I'm using the CFX (ANSYS v12.1) to simulate a 2D fluid flow in a cyrcuit like this:

vertical channel (the water enters in the domain and goes up) --> horizontal channel --> vertical channel (the water goes down and exit from the domain)
In the middle of the horizontal channel there is a hole which "looks up" in another little vertical channel where there is air at ambient pressure and so a free surface between water and air appears.


I'm interesting in calculating only the velocity profile of the water in the circuit.

Boundary conditions:
inflow: bulk mass flow rate 0.1 kg/s
outflow: bulk mass flow rate 0.1 kg/s
ambient: Opening, 0 Pa (relative pressure) <-- it refers to the hole where air comes in

I use a structured mesh which works good with the single phase problem (only water and boundary condition at the top imposed as wall instead of opening).

WRITTEN EXERCISE A ::
From the CFX simulation post, list each boundary condition along with the setting given for it.
WRITTEN EXERCISE B ::
Please write the next part of the CFX simulation post, picking up after its final sentence.

DATA EXTRACT ::
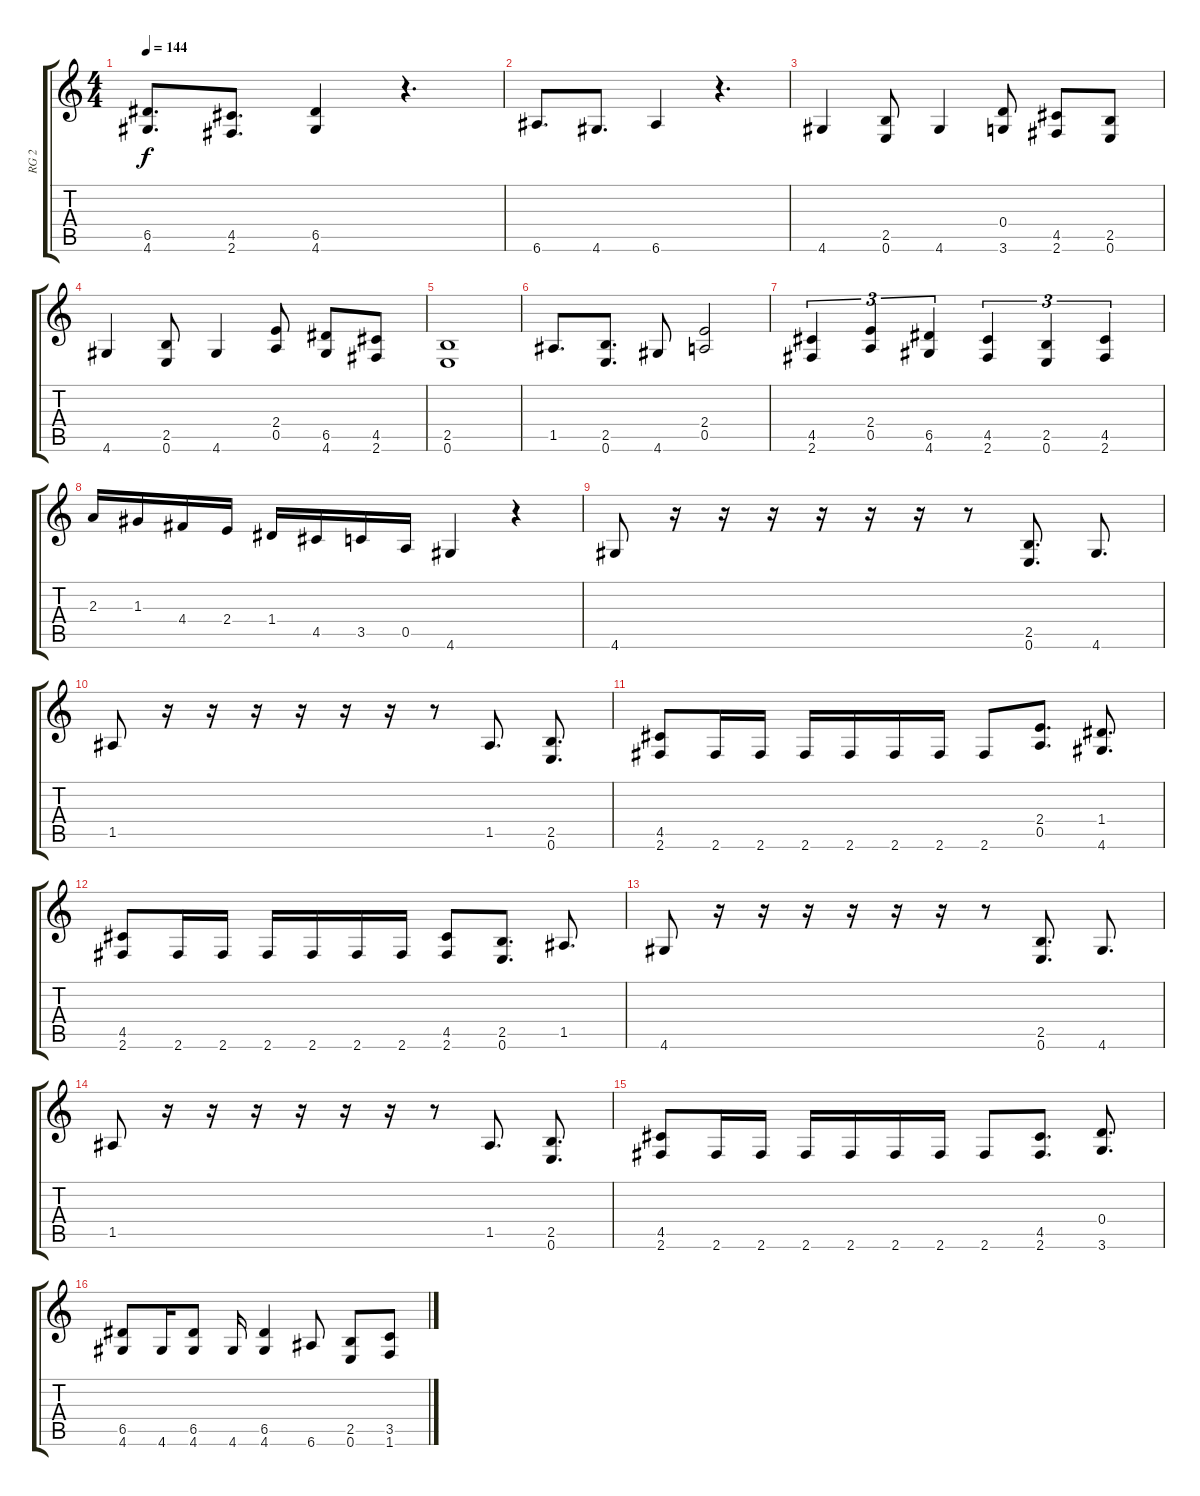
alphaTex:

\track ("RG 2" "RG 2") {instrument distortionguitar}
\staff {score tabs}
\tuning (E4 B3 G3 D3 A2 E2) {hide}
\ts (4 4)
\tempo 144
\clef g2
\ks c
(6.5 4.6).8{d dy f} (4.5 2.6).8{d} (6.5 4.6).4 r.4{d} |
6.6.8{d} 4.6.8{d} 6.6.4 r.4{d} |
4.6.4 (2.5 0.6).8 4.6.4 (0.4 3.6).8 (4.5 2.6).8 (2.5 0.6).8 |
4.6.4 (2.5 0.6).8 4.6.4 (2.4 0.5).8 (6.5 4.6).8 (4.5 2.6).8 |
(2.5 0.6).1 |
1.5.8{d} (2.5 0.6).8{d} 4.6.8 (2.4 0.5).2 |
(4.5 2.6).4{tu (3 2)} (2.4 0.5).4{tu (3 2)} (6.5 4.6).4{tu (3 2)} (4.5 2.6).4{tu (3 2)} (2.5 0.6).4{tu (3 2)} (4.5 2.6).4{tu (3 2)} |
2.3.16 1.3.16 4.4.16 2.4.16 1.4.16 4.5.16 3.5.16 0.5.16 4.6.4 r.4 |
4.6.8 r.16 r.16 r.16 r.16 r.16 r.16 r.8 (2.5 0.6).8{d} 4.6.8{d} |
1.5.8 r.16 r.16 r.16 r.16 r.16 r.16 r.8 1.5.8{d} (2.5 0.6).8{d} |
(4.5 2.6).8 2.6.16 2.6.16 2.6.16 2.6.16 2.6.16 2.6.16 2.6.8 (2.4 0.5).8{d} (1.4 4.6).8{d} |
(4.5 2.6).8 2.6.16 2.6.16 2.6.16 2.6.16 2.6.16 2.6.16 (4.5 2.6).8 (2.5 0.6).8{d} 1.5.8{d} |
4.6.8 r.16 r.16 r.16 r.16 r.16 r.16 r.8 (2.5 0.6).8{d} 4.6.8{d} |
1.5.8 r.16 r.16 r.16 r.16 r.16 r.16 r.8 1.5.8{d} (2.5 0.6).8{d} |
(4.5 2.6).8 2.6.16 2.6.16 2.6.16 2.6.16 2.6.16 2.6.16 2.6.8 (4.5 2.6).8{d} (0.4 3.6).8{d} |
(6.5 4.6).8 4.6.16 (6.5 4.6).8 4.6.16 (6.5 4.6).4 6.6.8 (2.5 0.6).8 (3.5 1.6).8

==

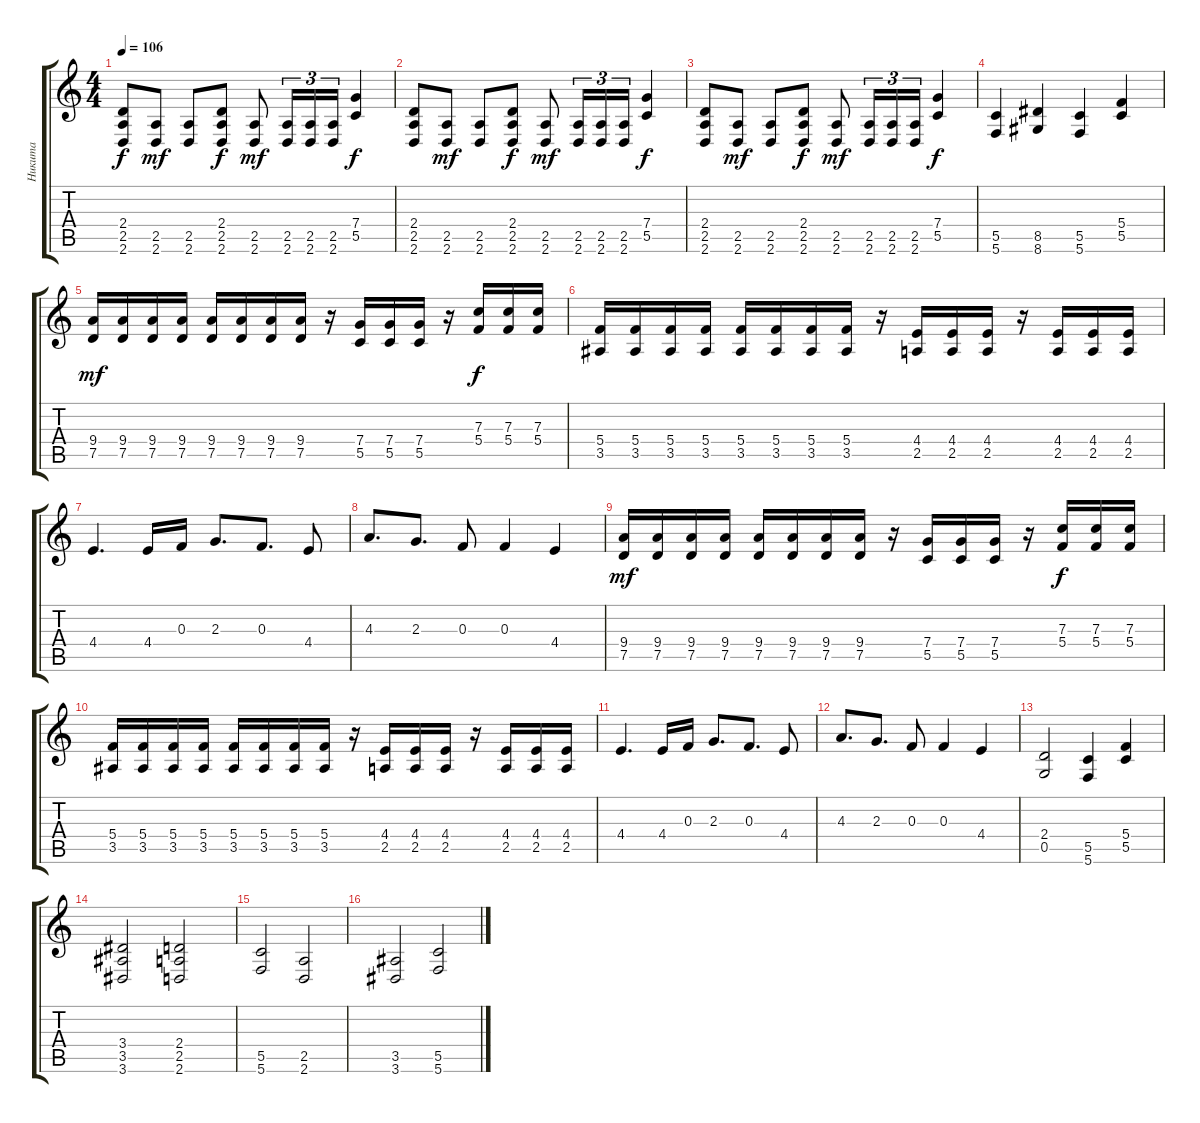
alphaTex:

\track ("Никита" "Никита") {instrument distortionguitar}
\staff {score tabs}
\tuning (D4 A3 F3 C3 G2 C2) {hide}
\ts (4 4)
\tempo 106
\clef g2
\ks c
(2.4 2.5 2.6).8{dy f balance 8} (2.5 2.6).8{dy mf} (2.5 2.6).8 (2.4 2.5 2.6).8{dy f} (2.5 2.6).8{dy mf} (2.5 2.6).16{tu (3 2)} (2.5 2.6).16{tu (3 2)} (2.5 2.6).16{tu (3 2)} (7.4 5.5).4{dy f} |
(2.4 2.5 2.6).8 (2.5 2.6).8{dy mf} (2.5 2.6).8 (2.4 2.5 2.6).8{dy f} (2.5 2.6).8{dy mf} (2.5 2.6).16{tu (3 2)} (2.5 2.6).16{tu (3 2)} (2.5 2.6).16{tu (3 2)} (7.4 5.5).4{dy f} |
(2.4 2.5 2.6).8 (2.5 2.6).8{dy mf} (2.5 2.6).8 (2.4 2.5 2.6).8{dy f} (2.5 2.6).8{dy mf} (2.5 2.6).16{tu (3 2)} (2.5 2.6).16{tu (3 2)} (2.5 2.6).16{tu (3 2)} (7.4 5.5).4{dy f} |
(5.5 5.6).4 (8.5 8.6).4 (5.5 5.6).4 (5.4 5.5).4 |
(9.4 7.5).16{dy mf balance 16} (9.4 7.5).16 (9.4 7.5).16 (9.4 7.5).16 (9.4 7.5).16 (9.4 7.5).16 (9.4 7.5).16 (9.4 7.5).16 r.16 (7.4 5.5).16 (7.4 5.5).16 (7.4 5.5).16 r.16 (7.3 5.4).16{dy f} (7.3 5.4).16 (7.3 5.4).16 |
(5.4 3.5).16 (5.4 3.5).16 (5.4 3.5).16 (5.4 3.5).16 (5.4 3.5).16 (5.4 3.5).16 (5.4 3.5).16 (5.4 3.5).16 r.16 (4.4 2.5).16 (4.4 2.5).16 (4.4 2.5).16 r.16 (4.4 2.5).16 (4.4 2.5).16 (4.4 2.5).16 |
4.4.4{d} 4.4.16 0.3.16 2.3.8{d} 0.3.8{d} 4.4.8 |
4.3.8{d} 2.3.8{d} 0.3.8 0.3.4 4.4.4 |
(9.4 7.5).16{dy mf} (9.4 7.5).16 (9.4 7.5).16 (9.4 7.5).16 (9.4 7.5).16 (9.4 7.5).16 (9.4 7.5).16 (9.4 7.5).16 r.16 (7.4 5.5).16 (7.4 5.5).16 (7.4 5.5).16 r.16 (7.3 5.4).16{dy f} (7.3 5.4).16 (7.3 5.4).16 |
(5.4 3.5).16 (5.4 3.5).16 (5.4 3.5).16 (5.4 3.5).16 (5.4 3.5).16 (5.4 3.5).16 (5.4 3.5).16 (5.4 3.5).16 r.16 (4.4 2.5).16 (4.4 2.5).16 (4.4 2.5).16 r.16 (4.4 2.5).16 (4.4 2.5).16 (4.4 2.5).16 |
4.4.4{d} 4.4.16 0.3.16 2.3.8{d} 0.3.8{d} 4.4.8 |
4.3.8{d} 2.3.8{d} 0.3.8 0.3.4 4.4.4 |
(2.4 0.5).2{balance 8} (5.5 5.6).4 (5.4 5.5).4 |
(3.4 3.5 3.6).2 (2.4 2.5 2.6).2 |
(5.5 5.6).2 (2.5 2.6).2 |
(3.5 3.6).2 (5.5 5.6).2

ANSWER A ::
- inflow: bulk mass flow rate 0.1 kg/s
- outflow: bulk mass flow rate 0.1 kg/s
- ambient: Opening, 0 Pa (relative pressure), applied to the hole where air comes in

ANSWER B ::
I've imposed as initial conditions: a stationary water in the circuit and a volume fraction of air equal to 1 in the little "up channel"; a initial pressure due to the water column; initial velocities components equal to 0.

I have adopted the standard free surface model.

PROBLEM: the simulation doesn't converge. The residuals are around 10^-3.

My questions:
1) do I have to use the dishomogeneous multiphase model or the homogeneous one? When the situation will become stationary i'll have a "clean" free surface but during the simulation there seem to be significant splashes! If i use the dishomogeneous one, do i have to set air as "disperse fluid"?

2) I've tried different time steps, also during the same simulation but nothing good.

3) i accept all the suggestions!

THANKS!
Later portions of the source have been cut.